A Hyundai Motor supplier is facing a federal complaint of violating child labor laws.
The Department of Labor filed a federal lawsuit accusing SL Alabama of employing minors younger than age 16 at its factory in Alexander City.
The subsidiary of South Korean parent SL Corp makes headlights, rear lights and other auto parts for automakers including Hyundai and Kia.
SL Alabama "repeatedly violated" labor regulations by "employing oppressive child labor" since last November, the six-page complaint alleges.
The company admitted to employing children, in a statement to Reuters, but blamed an outside labor recruitment firm.
Alabama state and federal laws limit minors from working in pressing operations, metal stamping and other industrial factory settings where proximity to hazardous machinery pose a threat to their safety.
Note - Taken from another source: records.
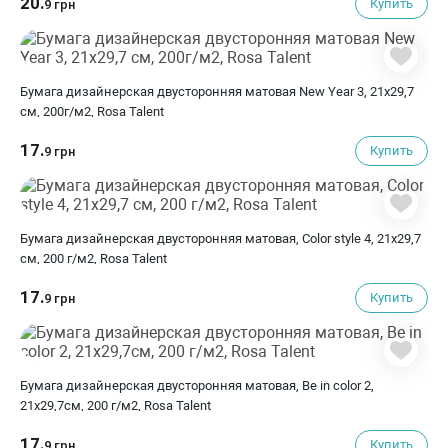
20.
Купить
9 грн
Бумага дизайнерская двусторонняя матовая New Year 3, 21х29,7
см, 200г/м2, Rosa Talent
17.
Купить
9 грн
Бумага дизайнерская двусторонняя матовая, Color style 4, 21х29,7
см, 200 г/м2, Rosa Talent
17.
Купить
9 грн
Бумага дизайнерская двусторонняя матовая, Be in color 2,
21х29,7см, 200 г/м2, Rosa Talent
17.
Купить
9 грн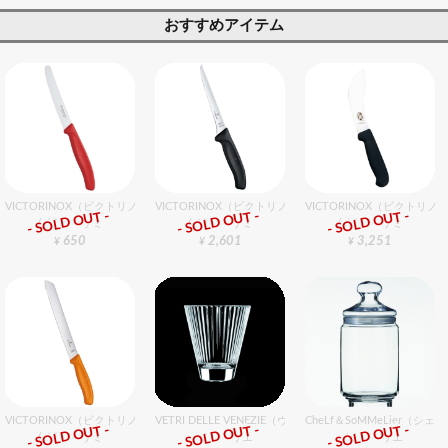
おすすめアイテム
VICTORINOX（ビクトリノックス） トマト・ベジタブルナイフ RD 11cm
VICTORINOX（ビクトリノックス） SＣボーニングナイフ
VICTORINOX（ビクトリノ
- SOLD OUT -
- SOLD OUT -
- SOLD OUT -
包丁・ハサミ
包丁・ハサミ
包丁・ハサミ
650
2,601
3,251
¥
¥
¥
VICTORINOX（ビクトリノックス） FCブレッドナイフ 21cm オレンジ
VETRI DELLE VENEZIE（ヴェトリデッレ ヴェネツィエ） 
CheLf＆SoMMeLier（シ
- SOLD OUT -
- SOLD OUT -
- SOLD OUT -
包丁・ハサミ
グラスバリエ
グラスバリエ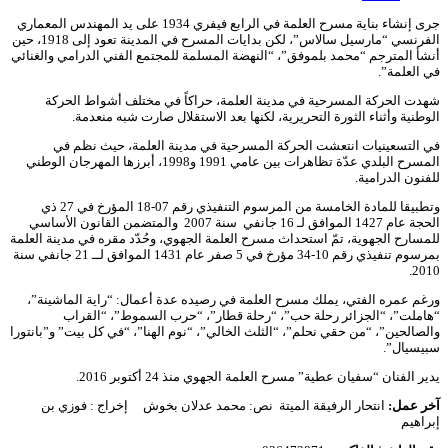
جرى إنشاء بناية مسرح العلمة في الرابع فيفري 1934 على يد المهندس المعماري
الفرنسي “مارسيل سالاس”، لكن بدايات المسرح في المدينة تعود إلى 1918، حين
أنشأ المترجم “محمد بلموفق”، “النهضة المسلمة للمجتمع الفني الدرامي والغنائي
في العلمة”.
شهدت الحركة المسرحية في مدينة العلمة، حراكاً في مختلف أشواط الحركة
الوطنية وأثناء الثورة التحريرية، لكنها بعد الاستقلال صارت شبه منعدمة.
في التسعينيات انتعشت الحركة المسرحية في مدينة العلمة، حيث نظم في
المسرح البلدي عدّة تظاهرات بين عامي 1991 و1998، أبرزها المهرجان الوطني
للفنون الدرامية.
وتطبيقا للمادة الخامسة من المرسوم التنفيذي رقم 07-18 المؤرخ في 27 ذي
الحجة عام 1427 الموافق لـ 16 جانفي سنة 2007 والمتضمن القانون الأساسي
للمسارح الجهوية، تمّ استحداث مسرح العلمة الجهوي، وحُدّد مقره في مدينة العلمة
بمرسوم تنفيذي رقم 10-34 مؤرخ في 5 صفر عام 1431 الموافق لــ 21 جانفي سنة
2010.
ورغم عمره الفتي، يملك مسرح العلمة في رصيده عدة أعمال: “راية الماشينة”،
“هاملت”، “الجزائر رحلة حب”، “رحلة قطار”، “حرب السموط”، “القراب
والصالحين”، “من حقي نحلم”، “الثلث الخالي”، “نوم الهنا”، “في كل بيت” و”بانتورا
سبيسيال”.
يدير الفنان “سفيان عطية” مسرح العلمة الجهوي منذ 24 أكتوبر 2016.
آخر
عمل:
انتحار الرفيقة الميتة نص: محمد عدلان بخوش إخراج : فوزي بن
إبراهيم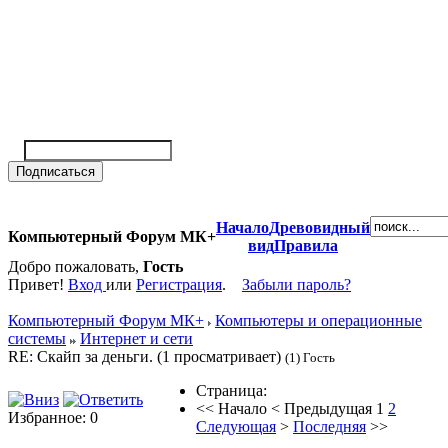
Начало
Древовидный
Компьютерный Форум МК+
вид
Правила
Добро пожаловать,
Гость
Привет!
Вход
или
Регистрация
.
Забыли пароль?
Компьютерный Форум МК+
Компьютеры и операционные
системы
Интернет и сети
RE: Скайп за деньги. (1 просматривает)
(1) Гость
Страница:
<<
Начало
<
Предыдущая
1
2
Избранное: 0
Следующая
>
Последняя
>>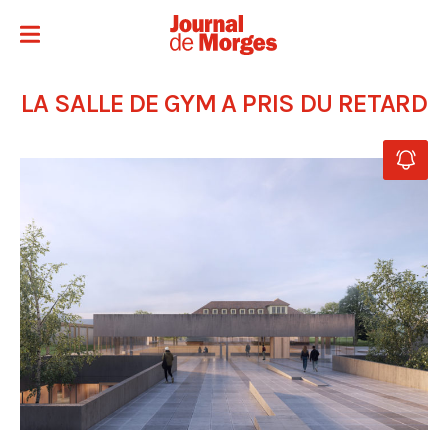
LA SALLE DE GYM A PRIS DU RETARD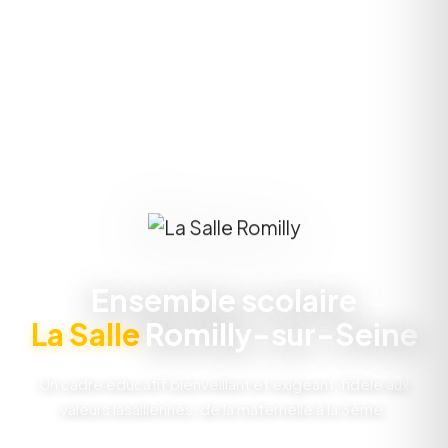
Ensemble scolaire
La Salle
Romilly-sur-Seine
Un cadre éducatif bienveillant et exigeant, fidèle aux
valeurs lasalliennes, de la maternelle à la 3ème.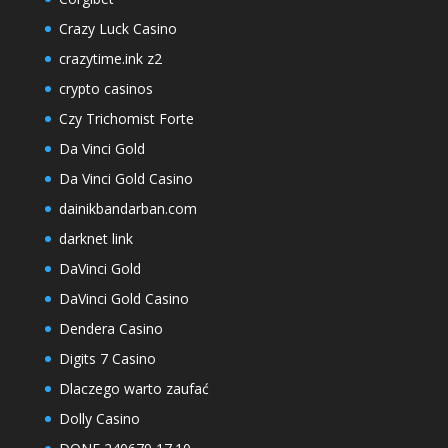
Crazy Luck Casino
crazytime.ink z2
crypto casinos
Czy Trichomist Forte
Da Vinci Gold
Da Vinci Gold Casino
dainikbandarban.com
darknet link
DaVinci Gold
DaVinci Gold Casino
Dendera Casino
Digits 7 Casino
Dlaczego warto zaufać
Dolly Casino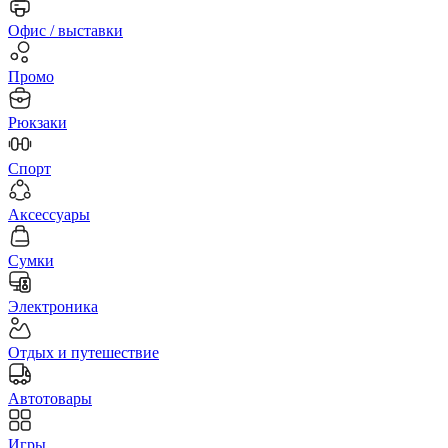
Офис / выставки
Промо
Рюкзаки
Спорт
Аксессуары
Сумки
Электроника
Отдых и путешествие
Автотовары
Игры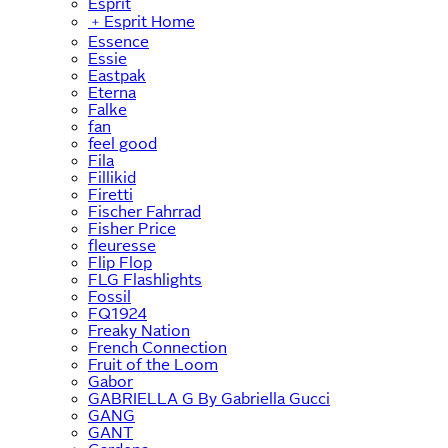
Esprit
﹢
Esprit Home
Essence
Essie
Eastpak
Eterna
Falke
fan
feel good
Fila
Fillikid
Firetti
Fischer Fahrrad
Fisher Price
fleuresse
Flip Flop
FLG Flashlights
Fossil
FQ1924
Freaky Nation
French Connection
Fruit of the Loom
Gabor
GABRIELLA G By Gabriella Gucci
GANG
GANT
A proposed settlement between the government and SL Alabama manufacturer is awaiting a judge’s signature.
Under the terms of the agreement, SL Alabama will stop hiring children, penalize employees who knew about the illegal practices and temporary sever ties with recruiters who hire underage employees.
The court documents do not specify how many children SL Alabama employed.
The revelations come just a month after the Alabama Department of Labor stated it would work with federal officials to investigate labor practices at another Alabama auto parts plant operated by a Hyundai subsidiary, according to Reuters.
Hyundai said that illegal labor practices are not tolerated by any of its entities while SMART denied any allegation that it knowingly employed minors.